Airport project complains about EIA review orderThe supplementary environmental impact assessment report will take months and further delay work at Pokhara International Airport, officials say.
Euphoria turned to confusion after the approval given to the Pokhara airport project to cut down trees and flatten a hill near the runway came with a rider that a supplementary environmental impact assessment (EIA) be carried out first, officials said.
Last month, the cabinet had cleared the way for the Civil Aviation Authority of Nepal to remove trees and two hilltops below the approach path, allowing it to start the final phase of the construction work at Pokhara International Airport.
According to Civil Aviation officials, the environmental review report will take months and further delay the project which is already running late due to Covid-19.
The cabinet had finally given the green signal to the Civil Aviation Authority to clear the forest on Ritthepani hill on March 4 after holding back for several months.
The proposal was tabled by the Ministry of Forests and Environment.
“We have asked the Tourism Ministry to consider the issue as it will take months to prepare the supplementary EIA to clear the forest on Ritthepani hill,” said Pradip Adhikari, chief of the national pride projects under the Civil Aviation Authority of Nepal. “The ministry is positive.”
According to officials, the Ministry of Forests and Environment may table another proposal to get around the supplementary EIA.
A supplementary EIA report is submitted where the original or full EIA report is incomplete, or further work on environmental effects has been undertaken, or if the project has been modified since the original application and EIA report were submitted.
A supplementary EIA report should make clear which parts of the original EIA report are being supplemented or revised.
According to project officials, 600 trees, among them 80 large ones, need to be felled. The project also needs to lop off the top of two hills at Ritthepani by 40 and 12 metres respectively.
The officials said that since the airport is a national pride project, they had sought permission to complete it on a fast track.
“But we were surprised to see the cabinet decision which has laid down a condition to conduct the supplementary EIA,” said an official who did not wish to be named.
“The issue is of only 600 trees. It’s not a big one like in other projects. We don’t understand why the government intentionally wants to delay the project.”
The project officials said that it would take months to complete the EIA process, which generally consists of a set of procedural steps.
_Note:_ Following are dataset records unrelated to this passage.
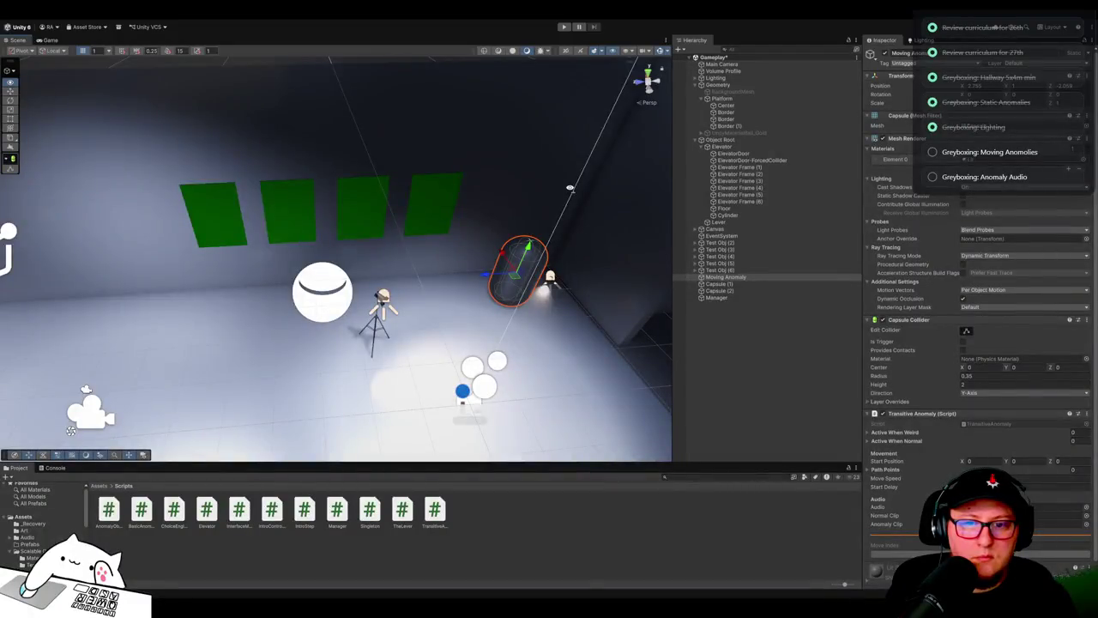
scroll(549, 189, "down", 5)
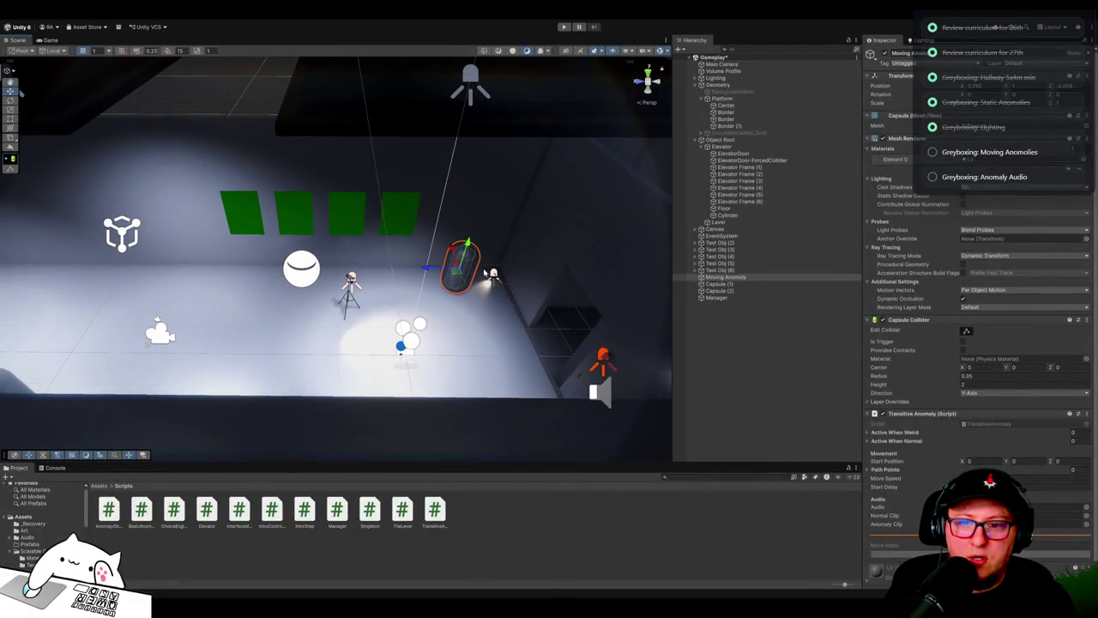
left_click_drag(486, 273, 481, 264, "alt")
left_click_drag(205, 274, 289, 292, "alt")
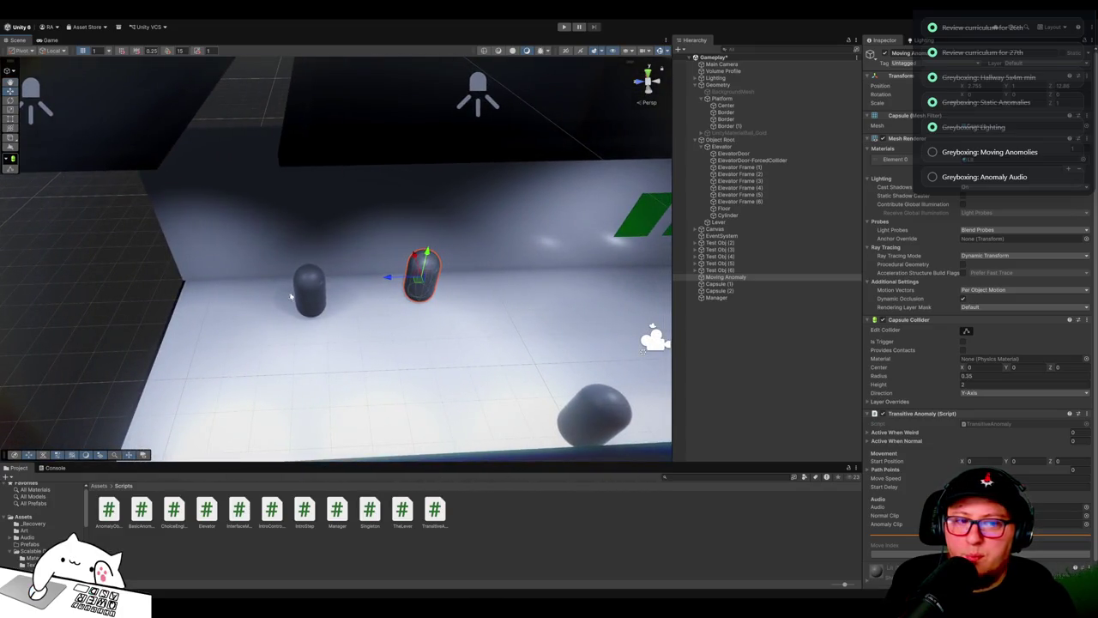
left_click(305, 292)
key("Delete")
left_click(598, 422)
key("Delete")
Step: Move the Moving Anomaly capsule left along X, undoing the accidental rotation so it stays upright
left_click(406, 286)
mouse_move(388, 280)
left_mouse_down()
mouse_move(172, 284)
mouse_move(188, 314)
mouse_move(268, 308)
mouse_move(370, 277)
mouse_move(406, 239)
left_mouse_up()
key("e")
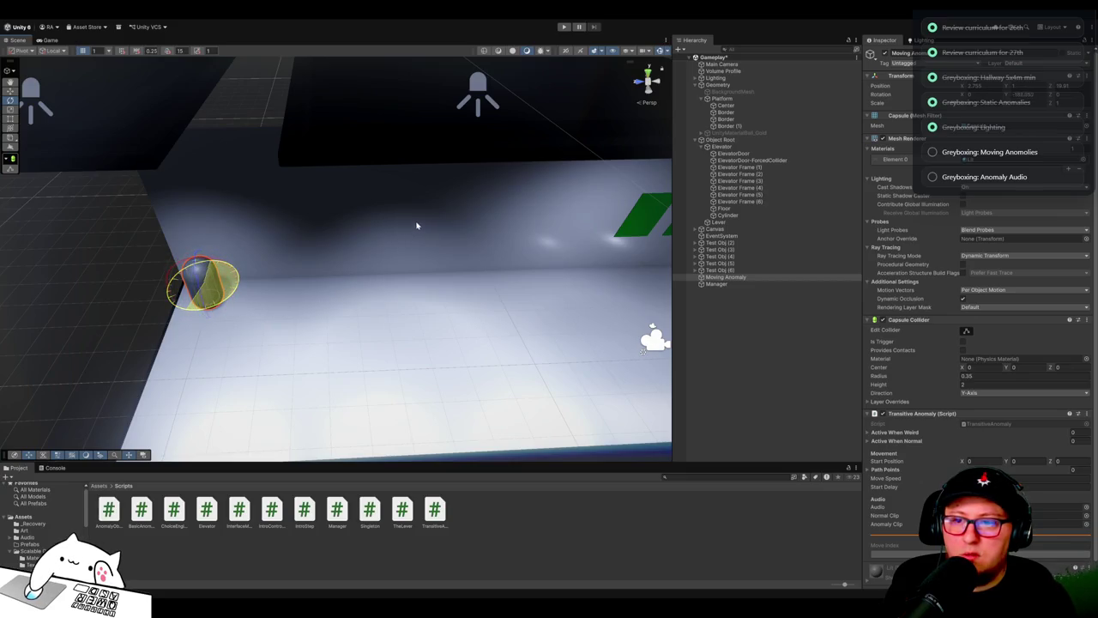
key("ctrl+z")
key("w")
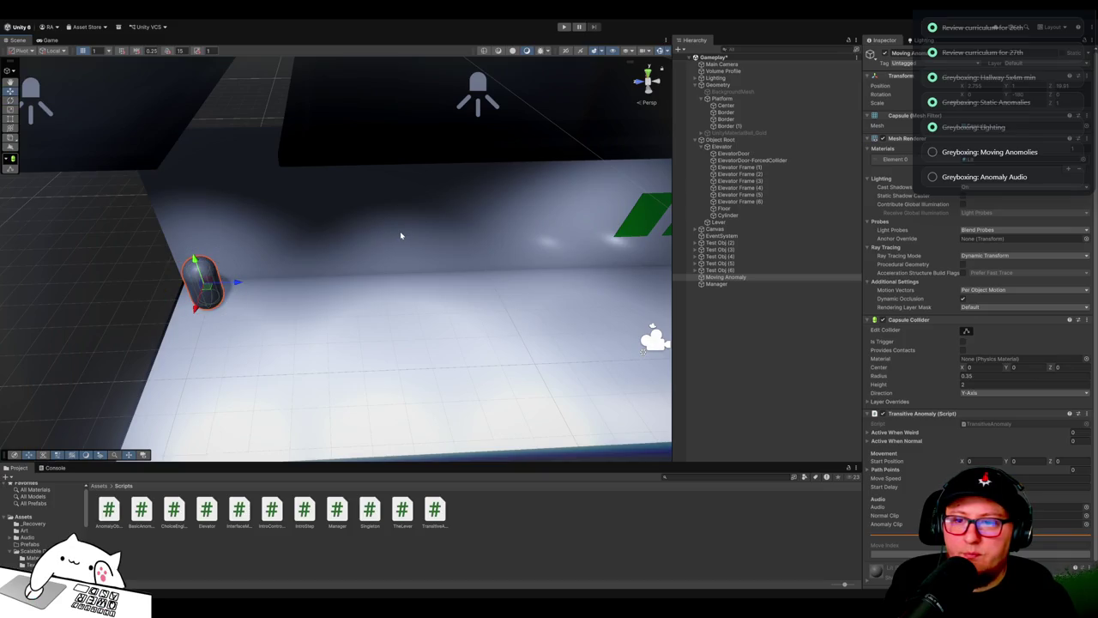
key("x")
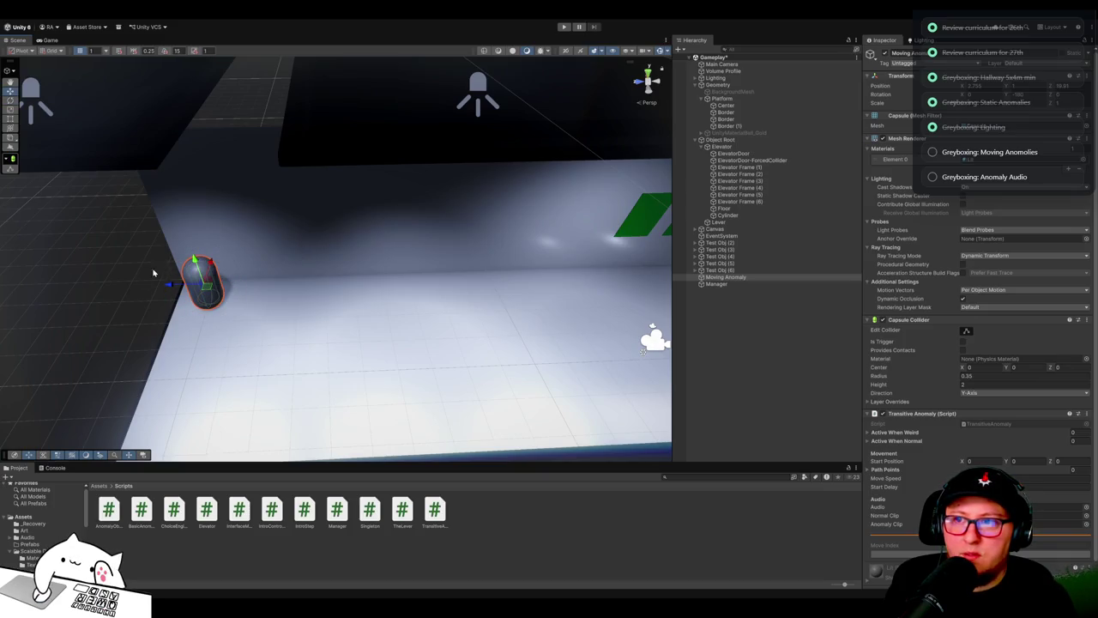
key("x")
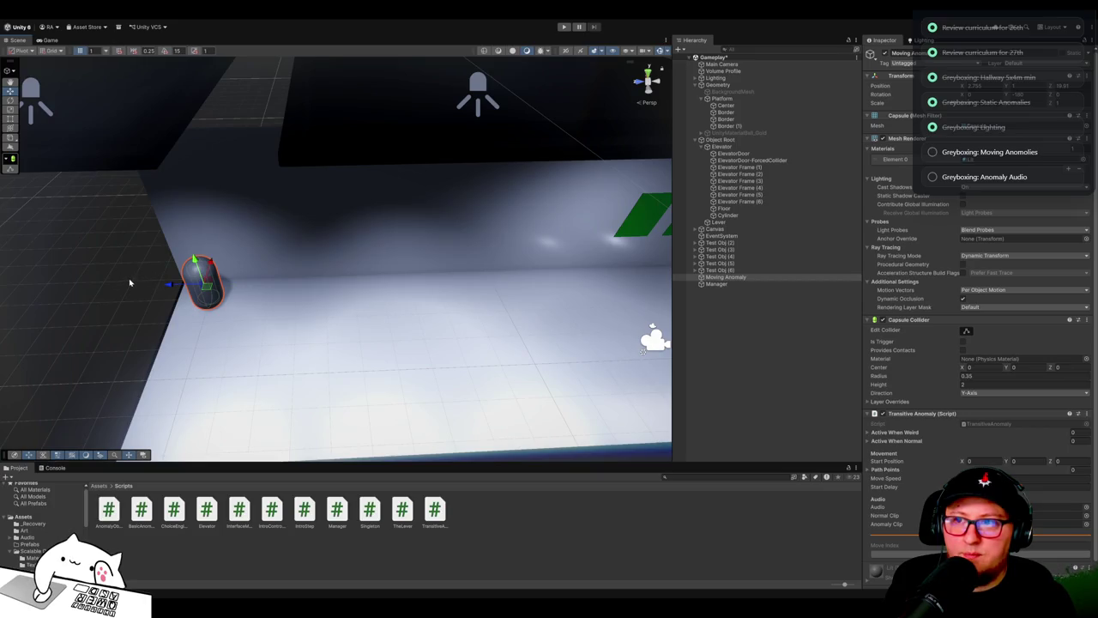
key("x")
After the EIA is approved, it will take at least six months to cut the trees and flatten the hill near the eastern end of the runway.
“We cannot say when the project will be completed.”
Rajan Pokhrel, director general of the Civil Aviation Authority of Nepal, said that they had informed the Tourism Ministry about the issue and sought help to speed up the process.
The runway of Pokhara International Airport is 45 metres wide and 2,500 metres long, and has an east-west orientation.
Located at Chinnedanda, 3 km east of the existing domestic airport, it will be Nepal's third international hub. The airport is the aerial gateway to the Annapurna region in the Himalaya, one of the country's most popular trekking destinations.
Pokhara International Airport is located at an altitude of 800 metres above sea level, and has a one-way approach system, like at Kathmandu’s Tribhuvan International Airport. There is no possibility of expanding the airport as it sits in a narrow valley.
As per the current timetable, all tasks—including installation and tests of navigation and meteorological equipment, and certification of the airport—may be completed and the airport ready for operation by the beginning of 2022, officials said.
But doing a supplementary EIA may push back the completion date to 2023, according to project officials.
The airport would have been ready on July 10, 2021, six months ahead of the completion deadline, if Covid-19 had not got in the way.
According to the project, 28 percent of the works remained to be completed—10 percent civil works and 18 percent installation works.
China CAMC Engineering won the construction contract for the project in May 2014, and work started in July 2017. The government signed a $215.96 million soft loan agreement with China EXIM Bank in March 2016 to finance the airport built on engineering procurement and construction model.
Under this model, a single contractor takes responsibility for all components like design, engineering, construction and procurement. The contract binds the contractor to deliver the project at the stipulated time and predetermined price regardless of any possible cost overruns.
The runway will be able to handle medium-range commercial aircraft such as the Airbus A320, Boeing 737 and Boeing 757.
The airport will have a 1,200-metre-long and 23-metre-wide taxiway connecting the runway with the parking bays, hangars and terminals.
The main international terminal building has a capacity to handle 650 passengers per hour.
The airport will have three parking bays for A320-type jets with aerobridge facility and five parking bays for ATR-type aircraft. There will be a separate terminal and parking bay for domestic flights.